THE PROBLEM: Turn everything from the line containing "collectors: M. S. Clemens" down to the end of the entries into a JSON list of strings, one string per line, with blank lines dropped. Leave the pictures out of the answer.

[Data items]
((

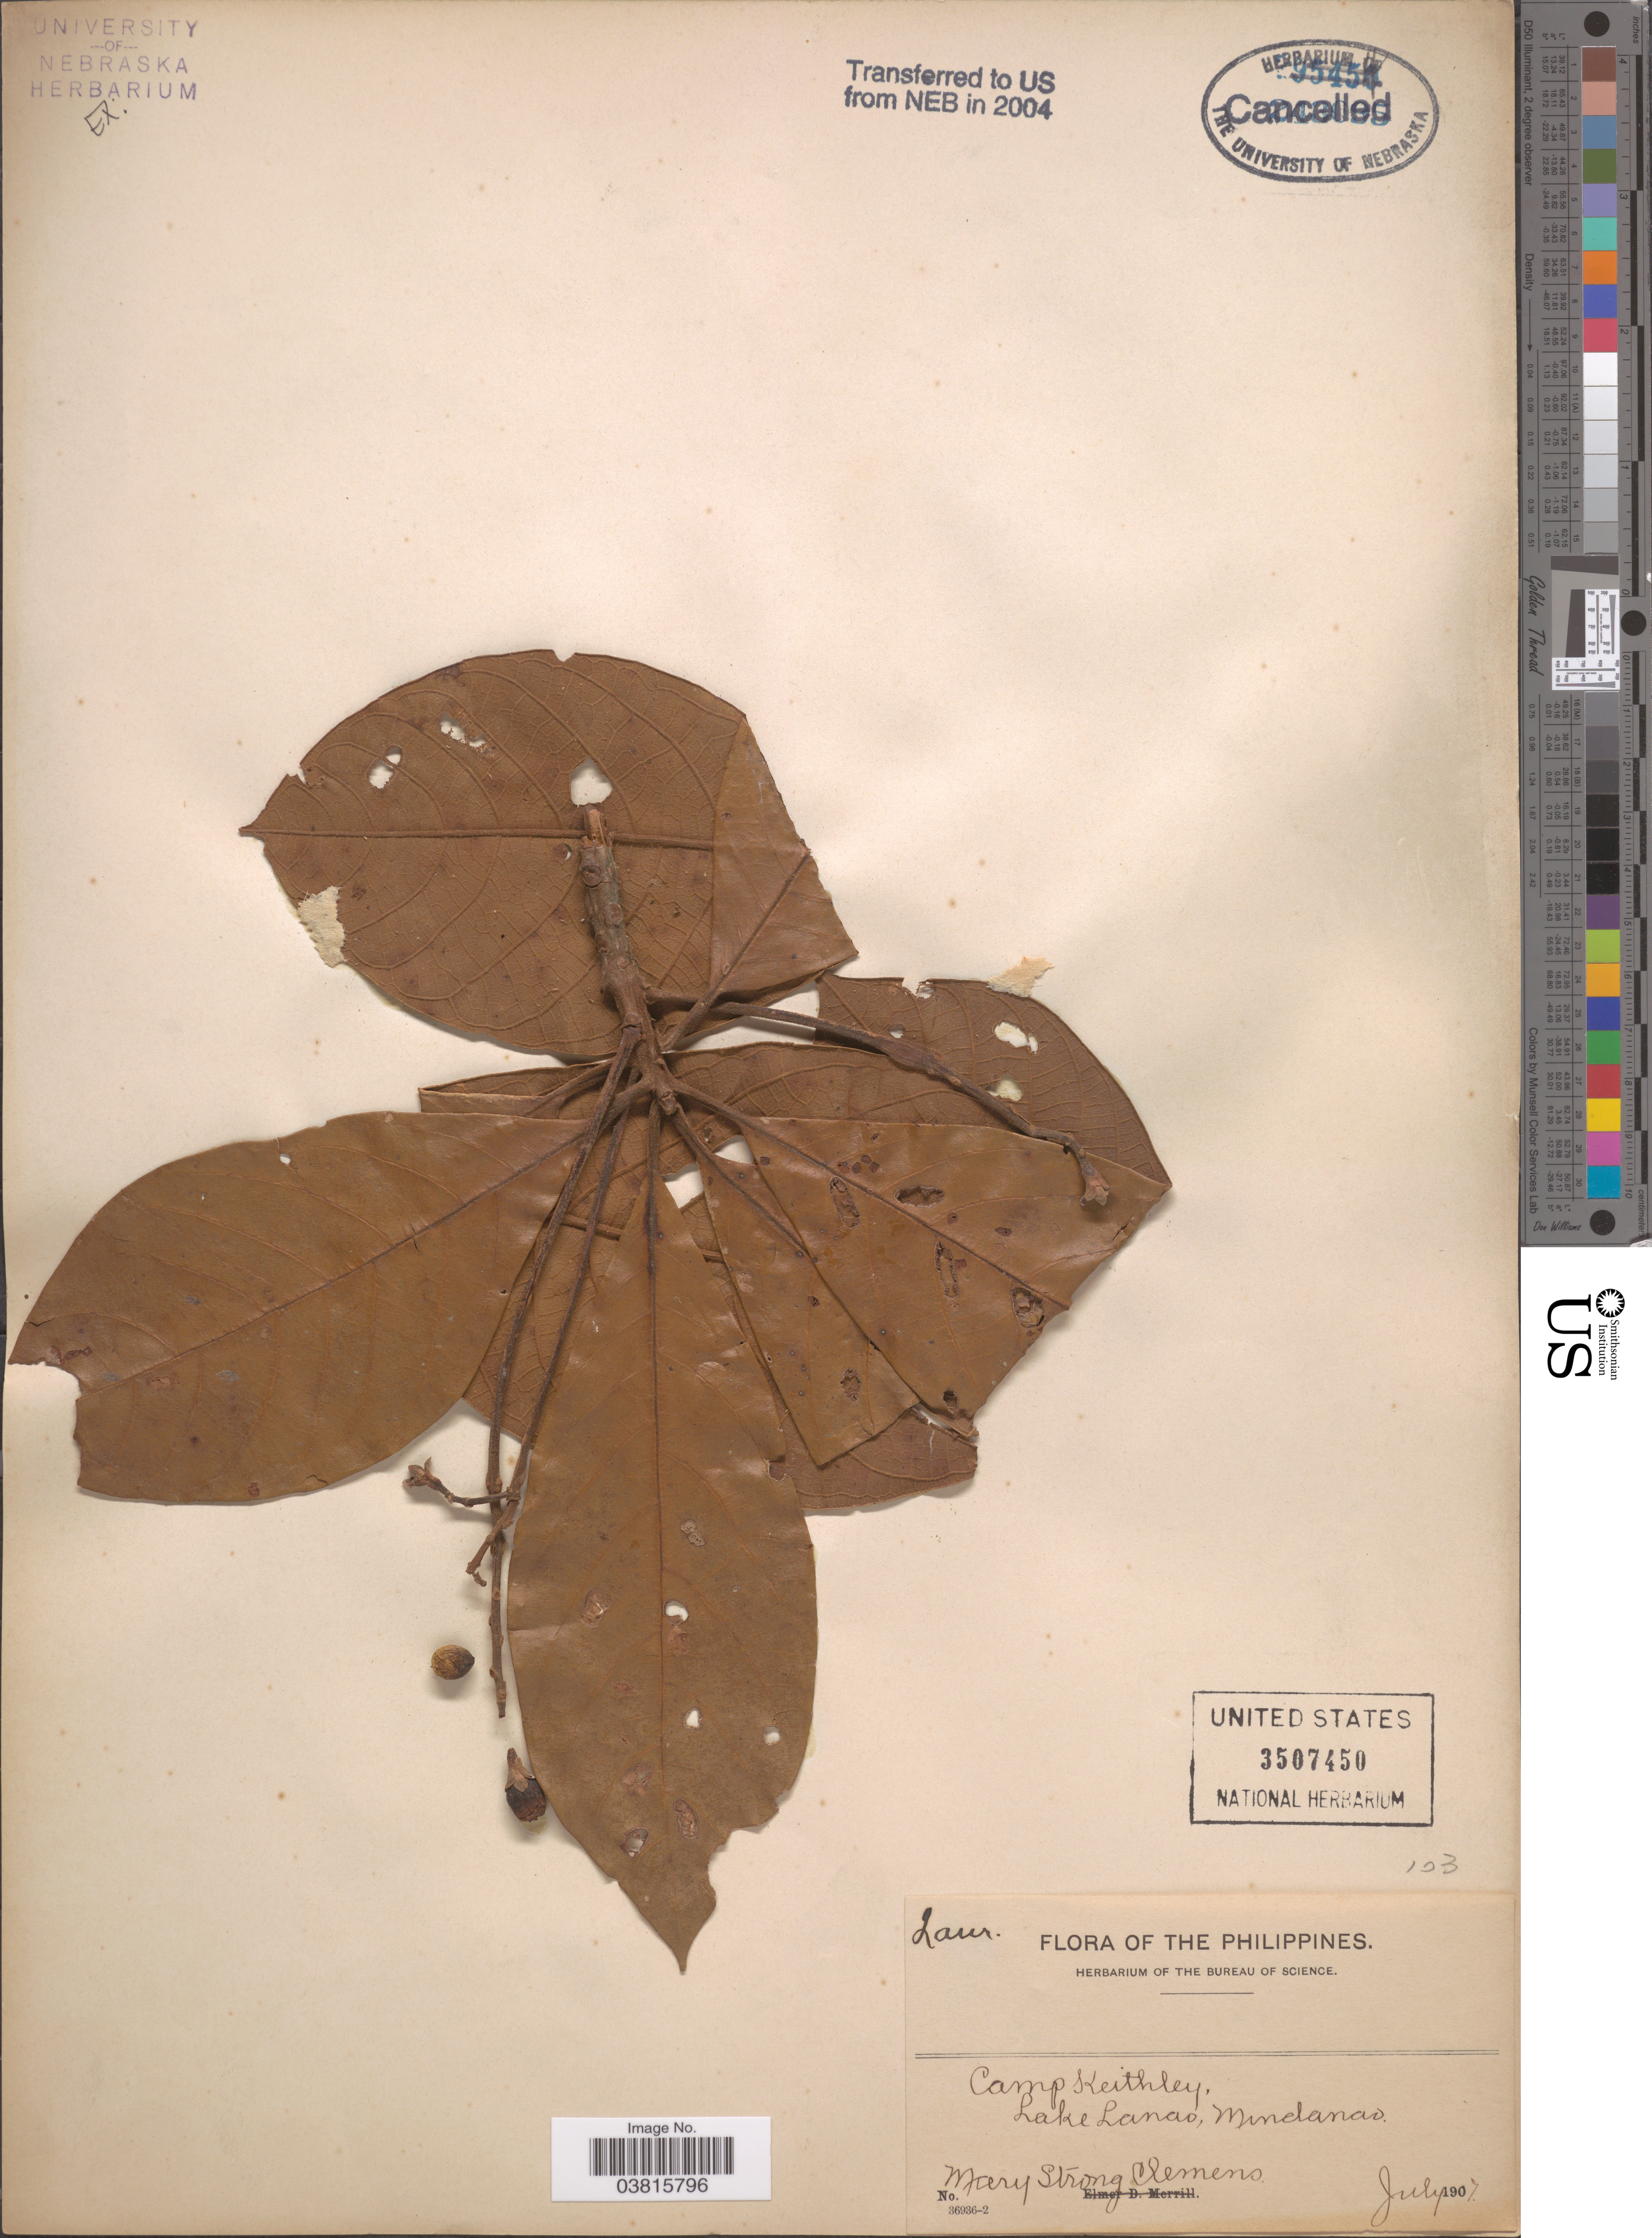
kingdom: Plantae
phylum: Tracheophyta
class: Magnoliopsida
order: Laurales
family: Lauraceae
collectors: M. S. Clemens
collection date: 1907-07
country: Philippines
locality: Camp Keithley, Lake Lanao, Mindanao.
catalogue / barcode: US 3507450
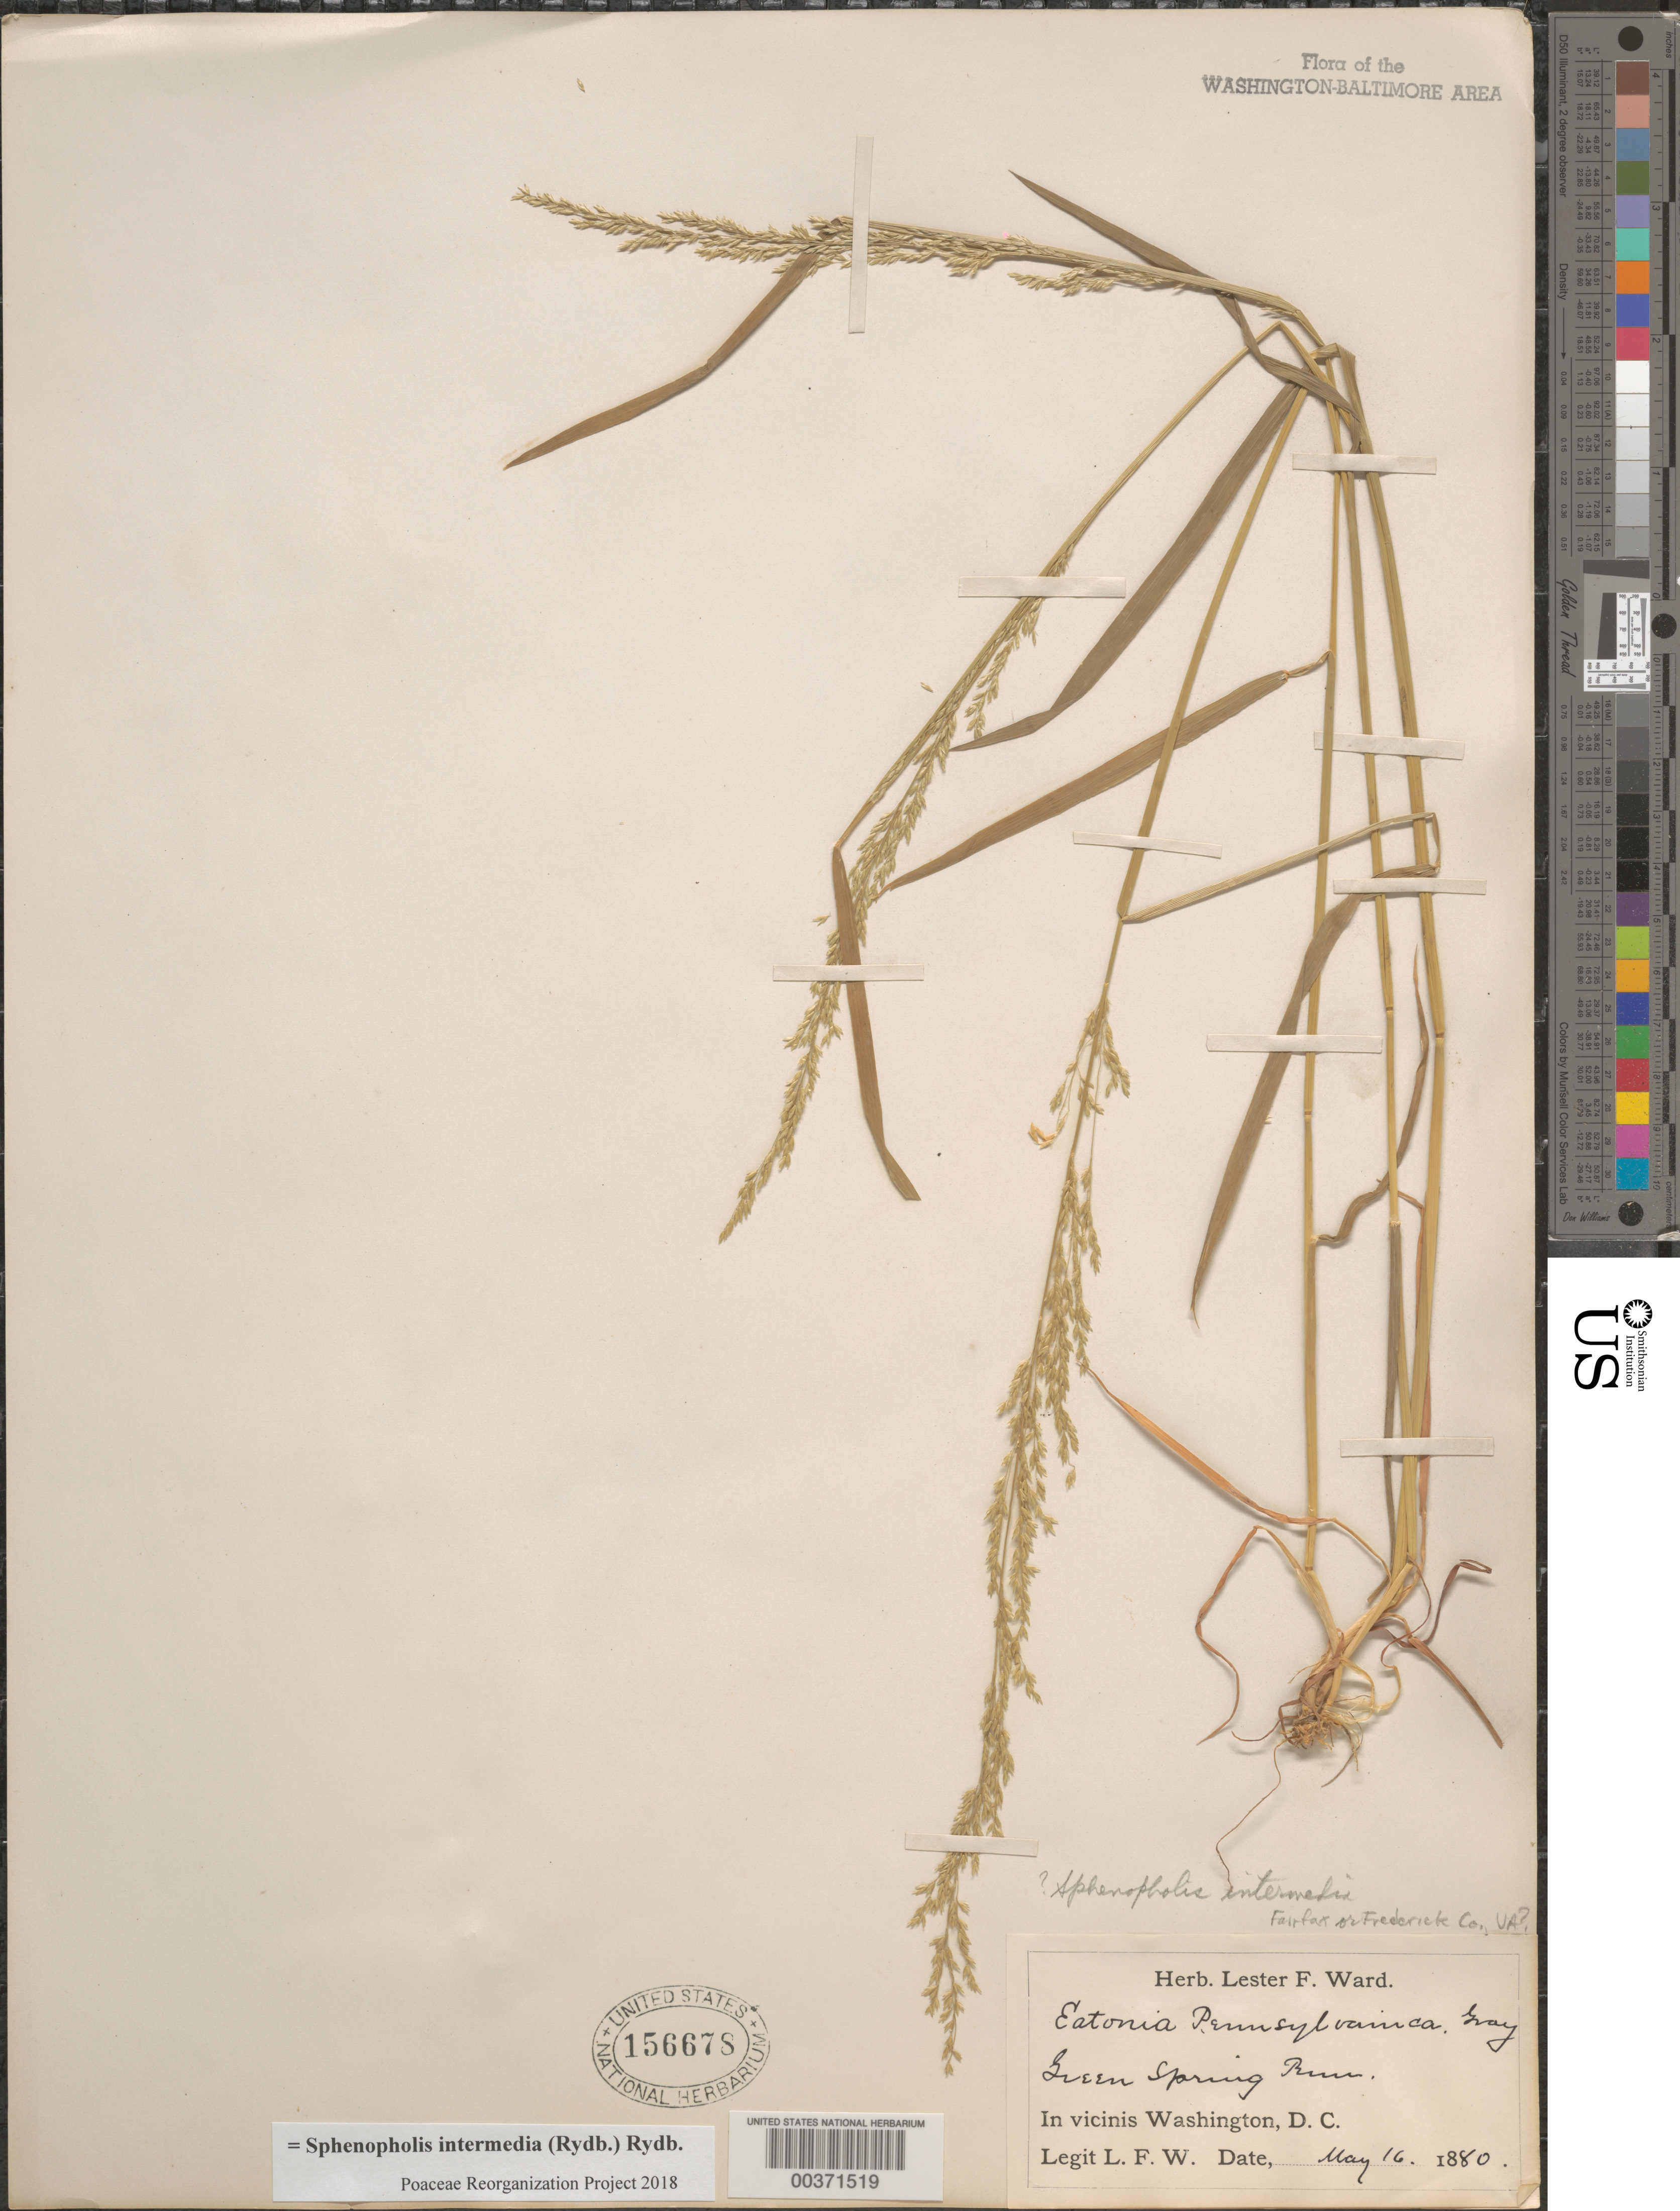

))

SOLVED EXERCISE:
[
  "collectors: M. S. Clemens",
  "collection date: 1907-07",
  "country: Philippines",
  "locality: Camp Keithley, Lake Lanao, Mindanao.",
  "catalogue / barcode: US 3507450"
]